Strategic management is a cyclical process comprising three main phases. The first phase, evaluation, involves assessing the current organizational status through analyses like SWOT and competitive positioning. The second phase, strategic planning, entails developing goals and crafting strategies aligned with organizational strengths and opportunities. The primary difference is that evaluation focuses on understanding where the organization stands, whereas planning involves setting future directions (Thompson & Strickland, 2003). It sets the foundation for informed strategizing.

The third phase, strategy implementation, translates plans into actions. This involves resource allocation, organizational changes, and performance management to ensure strategic objectives are achieved (Hitt, Ireland, & Hoskisson, 2017). The fundamental difference from planning is that implementation emphasizes execution and operationalization, requiring leadership, communication, and control mechanisms. Strategic planning provides the roadmap, while implementation is about navigating the journey successfully.

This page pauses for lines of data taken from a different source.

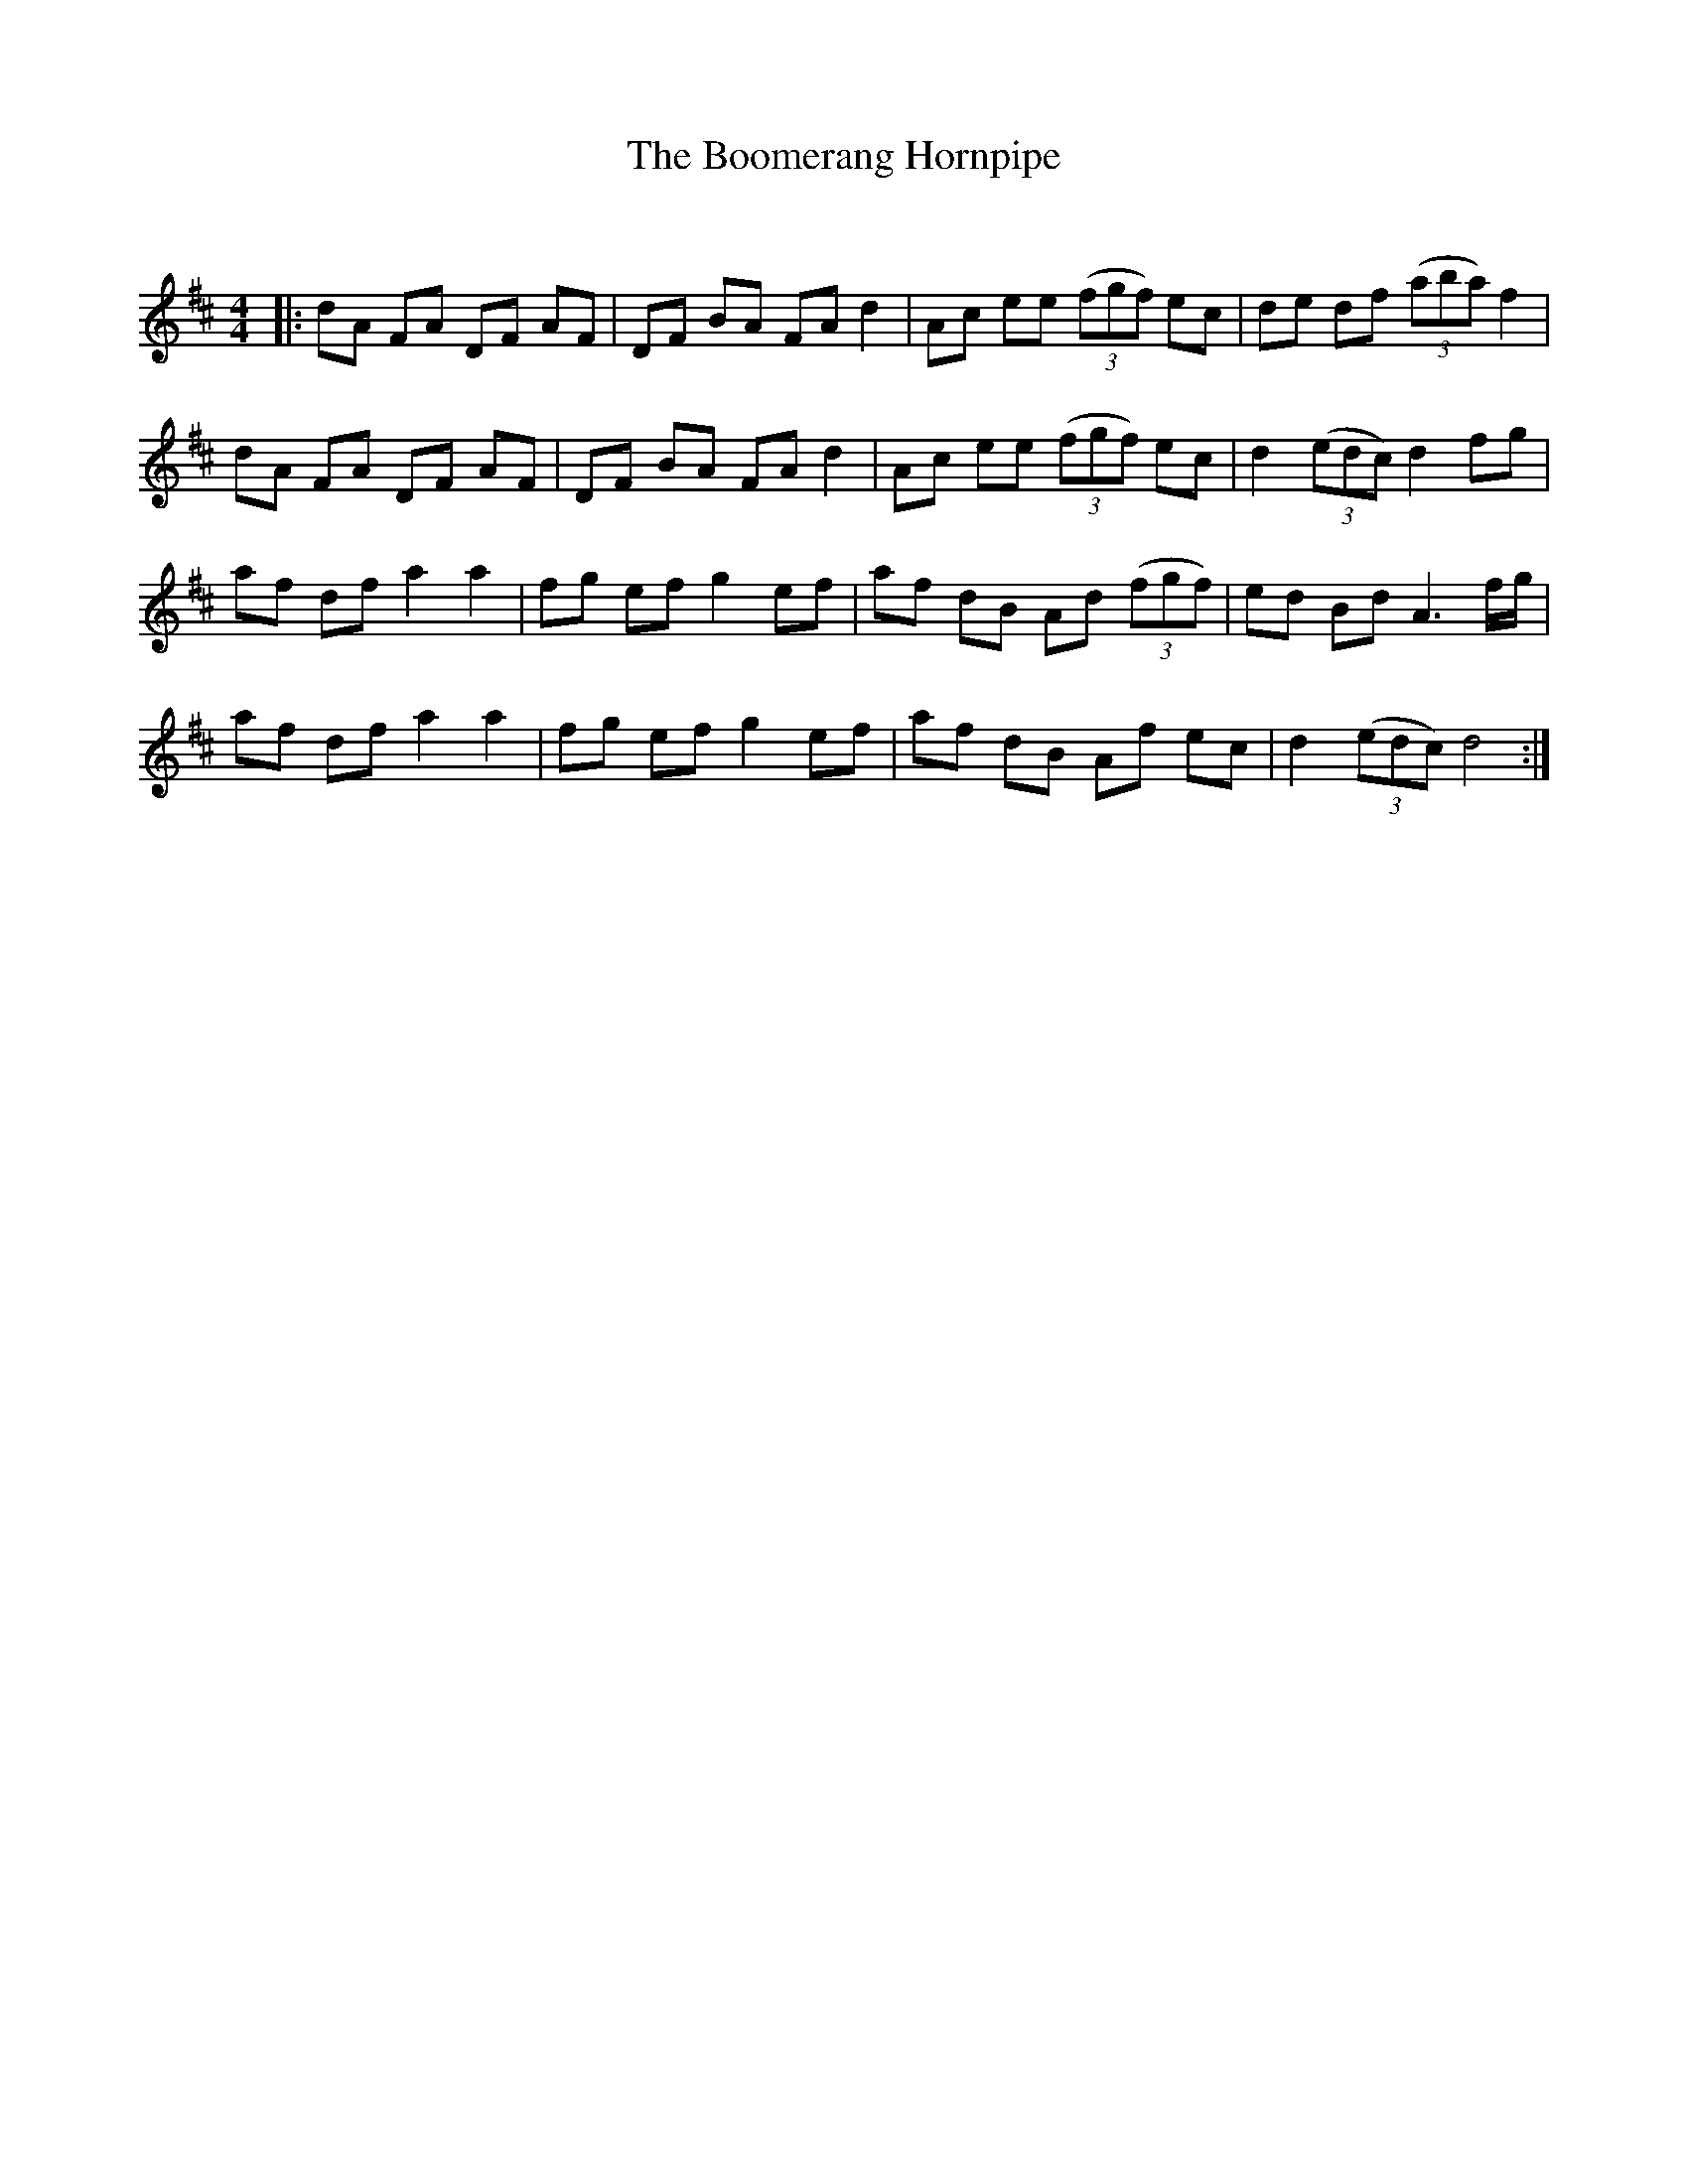 X:1
T: The Boomerang Hornpipe
C:
R:Reel
Q: 232
K:D
M:4/4
L:1/8
|:dA FA DF AF|DF BA FA d2|Ac ee ((3fgf) ec|de df ((3aba) f2|
dA FA DF AF|DF BA FA d2|Ac ee ((3fgf) ec|d2 ((3edc) d2 fg|
af df a2 a2|fg ef g2 ef|af dB Ad ((3fgf) |ed Bd A3 f1/2g1/2|
af df a2 a2|fg ef g2 ef|af dB Af ec|d2 ((3edc) d4:|
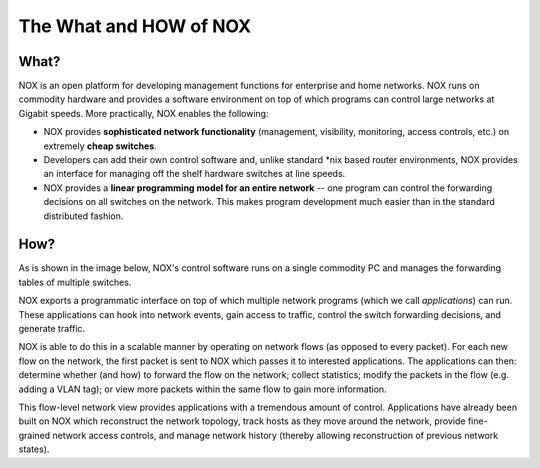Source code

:.. _nox_overview:

The What and HOW of NOX
==========================

What? 
------

NOX is an open platform for developing management functions for
enterprise and home networks. NOX runs on commodity hardware and
provides a software environment on top of which programs can control
large networks at Gigabit speeds. More practically, NOX enables the
following:

* NOX provides **sophisticated network functionality** (management, visibility, monitoring, access controls, etc.) on extremely **cheap switches**.

* Developers can add their own control software and, unlike standard \*nix based router environments, NOX provides an interface for managing off the shelf hardware switches at line speeds.

* NOX provides a **linear programming model for an entire network** -- one program can control the forwarding decisions on all switches on the network. This makes program development much easier than in the standard distributed fashion.

How? 
------

As is shown in the image below, NOX's control software runs on a single
commodity PC and manages the forwarding tables of multiple switches.

.. image:: nox-overview.jpg

NOX exports a programmatic interface on top of which multiple network
programs (which we call *applications*) can run. These applications can
hook into network events, gain access to traffic, control the switch
forwarding decisions, and generate traffic.

NOX is able to do this in a scalable manner by operating on network
flows (as opposed to every packet). For each new flow on the network,
the first packet is sent to NOX which passes it to interested
applications. The applications can then: determine whether (and how) to
forward the flow on the network; collect statistics; modify the packets
in the flow (e.g. adding a VLAN tag); or view more packets within the
same flow to gain more information.

This flow-level network view provides applications with a tremendous
amount of control. Applications have already been built on NOX which
reconstruct the network topology, track hosts as they move around the
network, provide fine-grained network access controls, and manage
network history (thereby allowing reconstruction of previous network
states).
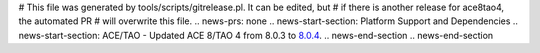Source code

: # This file was generated by tools/scripts/gitrelease.pl. It can be edited, but
# if there is another release for ace8tao4, the automated PR
# will overwrite this file.
.. news-prs: none
.. news-start-section: Platform Support and Dependencies
.. news-start-section: ACE/TAO
- Updated ACE 8/TAO 4 from 8.0.3 to `8.0.4 <https://github.com/DOCGroup/ACE_TAO/releases/tag/ACE%2BTAO-8_0_4>`__.
.. news-end-section
.. news-end-section
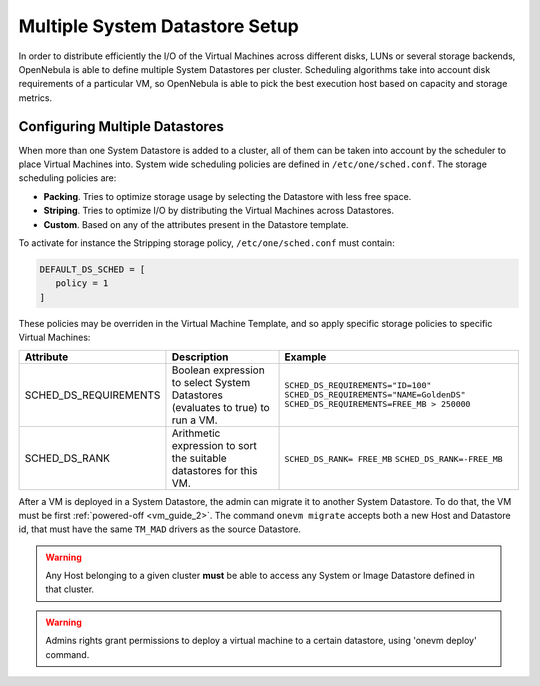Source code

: .. _scheduling:


Multiple System Datastore Setup
================================================================================

In order to distribute efficiently the I/O of the Virtual Machines across different disks, LUNs or several storage backends, OpenNebula is able to define multiple System Datastores per cluster. Scheduling algorithms take into account disk requirements of a particular VM, so OpenNebula is able to pick the best execution host based on capacity and storage metrics.

Configuring Multiple Datastores
--------------------------------------------------------------------------------

When more than one System Datastore is added to a cluster, all of them can be taken into account by the scheduler to place Virtual Machines into. System wide scheduling policies are defined in ``/etc/one/sched.conf``. The storage scheduling policies are:

* **Packing**. Tries to optimize storage usage by selecting the Datastore with less free space.
* **Striping**. Tries to optimize I/O by distributing the Virtual Machines across Datastores.
* **Custom**. Based on any of the attributes present in the Datastore template.

To activate for instance the Stripping storage policy, ``/etc/one/sched.conf`` must contain:

.. code::

    DEFAULT_DS_SCHED = [
       policy = 1
    ]

These policies may be overriden in the Virtual Machine Template, and so apply specific storage policies to specific Virtual Machines:

+-----------------------+-----------------------------------------------------------------------------------+--------------------------------------------+
|       Attribute       |                    Description                                                    |                 Example                    |
+=======================+===================================================================================+============================================+
| SCHED_DS_REQUIREMENTS | Boolean expression to select System Datastores (evaluates to true) to run a  VM.  | ``SCHED_DS_REQUIREMENTS="ID=100"``         |
|                       |                                                                                   | ``SCHED_DS_REQUIREMENTS="NAME=GoldenDS"``  |
|                       |                                                                                   | ``SCHED_DS_REQUIREMENTS=FREE_MB > 250000`` |
+-----------------------+-----------------------------------------------------------------------------------+--------------------------------------------+
| SCHED_DS_RANK         | Arithmetic expression to sort the suitable datastores for this VM.                | ``SCHED_DS_RANK= FREE_MB``                 |
|                       |                                                                                   | ``SCHED_DS_RANK=-FREE_MB``                 |
+-----------------------+-----------------------------------------------------------------------------------+--------------------------------------------+

After a VM is deployed in a System Datastore, the admin can migrate it to another System Datastore. To do that, the VM must be first :ref:`powered-off <vm_guide_2>`. The command ``onevm migrate`` accepts both a new Host and Datastore id, that must have the same ``TM_MAD`` drivers as the source Datastore.

.. warning:: Any Host belonging to a given cluster **must** be able to access any System or Image Datastore defined in that cluster.

.. warning:: Admins rights grant permissions to deploy a virtual machine to a certain datastore, using 'onevm deploy' command.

Evaluation and control are essential components of strategic management. Primary measures of corporate performance include financial metrics such as return on investment (ROI), market share, and profit margins, alongside non-financial indicators like customer satisfaction, innovation rate, and employee engagement (Kaplan & Norton, 1992). Effective control and coordination ensure that strategic activities align with goals, enabling organizations to adjust swiftly to environmental changes (Anthony & Govindarajan, 2007). These processes foster accountability, optimize resource use, and sustain strategic momentum.

Applying the strategic management phases to personal career planning involves introspection, goal setting, strategic development, and continuous adaptation over the long term. Starting at nearly thirty years old with a 60-year horizon, an individual can evaluate current skills, experiences, and career trajectory to identify strengths and gaps. Setting long-term objectives, such as leadership positions, specialized expertise, or entrepreneurial ventures, provides direction. Developing strategic plans includes acquiring new skills, building networks, and seeking opportunities aligned with personal values. Regular reviews and flexibility enable adjustment to industry changes and personal aspirations, ensuring sustained growth and fulfillment over the next six decades.

The roles of the Board of Directors and the Chief Executive Officer (CEO) are both vital but distinct within corporate governance. The Board oversees organizational strategy, monitors performance, and safeguards stakeholders’ interests (Zietlow & Zietlow, 1994). It provides oversight, approves major policies, and appoints or removes the CEO. Conversely, the CEO manages daily operations, implements organizational policies, and leads strategic initiatives (Finkelstein & Hambrick, 1996). Both roles require collaboration, but the Board maintains a supervisory role, while the CEO holds executive authority. Their partnership ensures effective governance and organizational success.